(Given data begins)

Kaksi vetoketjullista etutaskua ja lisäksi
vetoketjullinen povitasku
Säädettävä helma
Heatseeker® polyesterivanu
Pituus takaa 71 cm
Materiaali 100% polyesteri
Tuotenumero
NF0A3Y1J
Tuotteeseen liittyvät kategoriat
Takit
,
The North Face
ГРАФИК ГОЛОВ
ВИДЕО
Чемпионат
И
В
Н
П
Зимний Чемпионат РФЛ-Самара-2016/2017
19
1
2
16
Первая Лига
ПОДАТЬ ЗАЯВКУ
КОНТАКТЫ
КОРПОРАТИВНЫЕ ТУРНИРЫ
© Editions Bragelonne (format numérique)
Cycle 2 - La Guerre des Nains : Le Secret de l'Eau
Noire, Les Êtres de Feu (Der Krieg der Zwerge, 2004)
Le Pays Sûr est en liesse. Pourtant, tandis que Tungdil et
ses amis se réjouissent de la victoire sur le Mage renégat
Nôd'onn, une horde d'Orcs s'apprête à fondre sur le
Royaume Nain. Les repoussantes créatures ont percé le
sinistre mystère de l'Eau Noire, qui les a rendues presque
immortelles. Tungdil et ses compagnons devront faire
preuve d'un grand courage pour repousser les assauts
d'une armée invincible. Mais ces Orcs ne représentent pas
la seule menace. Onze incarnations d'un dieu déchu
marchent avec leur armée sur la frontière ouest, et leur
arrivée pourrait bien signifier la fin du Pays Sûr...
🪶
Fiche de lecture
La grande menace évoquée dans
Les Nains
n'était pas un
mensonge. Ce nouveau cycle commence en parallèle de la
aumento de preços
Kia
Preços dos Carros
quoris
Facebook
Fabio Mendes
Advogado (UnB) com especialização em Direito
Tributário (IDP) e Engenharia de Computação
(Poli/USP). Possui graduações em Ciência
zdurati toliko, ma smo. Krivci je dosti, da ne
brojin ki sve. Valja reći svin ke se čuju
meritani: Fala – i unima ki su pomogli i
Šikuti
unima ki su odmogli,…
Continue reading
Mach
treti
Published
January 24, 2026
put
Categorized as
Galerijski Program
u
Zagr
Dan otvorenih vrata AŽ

(Given data ends)

What the task asks
Taking the entries above, print exactly the lines starting at the line with "Pituus takaa 71 cm" and ending at the line with "Cycle 2 - La", both included.

Finished exercise
Pituus takaa 71 cm
Materiaali 100% polyesteri
Tuotenumero
NF0A3Y1J
Tuotteeseen liittyvät kategoriat
Takit
,
The North Face
ГРАФИК ГОЛОВ
ВИДЕО
Чемпионат
И
В
Н
П
Зимний Чемпионат РФЛ-Самара-2016/2017
19
1
2
16
Первая Лига
ПОДАТЬ ЗАЯВКУ
КОНТАКТЫ
КОРПОРАТИВНЫЕ ТУРНИРЫ
© Editions Bragelonne (format numérique)
Cycle 2 - La Guerre des Nains : Le Secret de l'Eau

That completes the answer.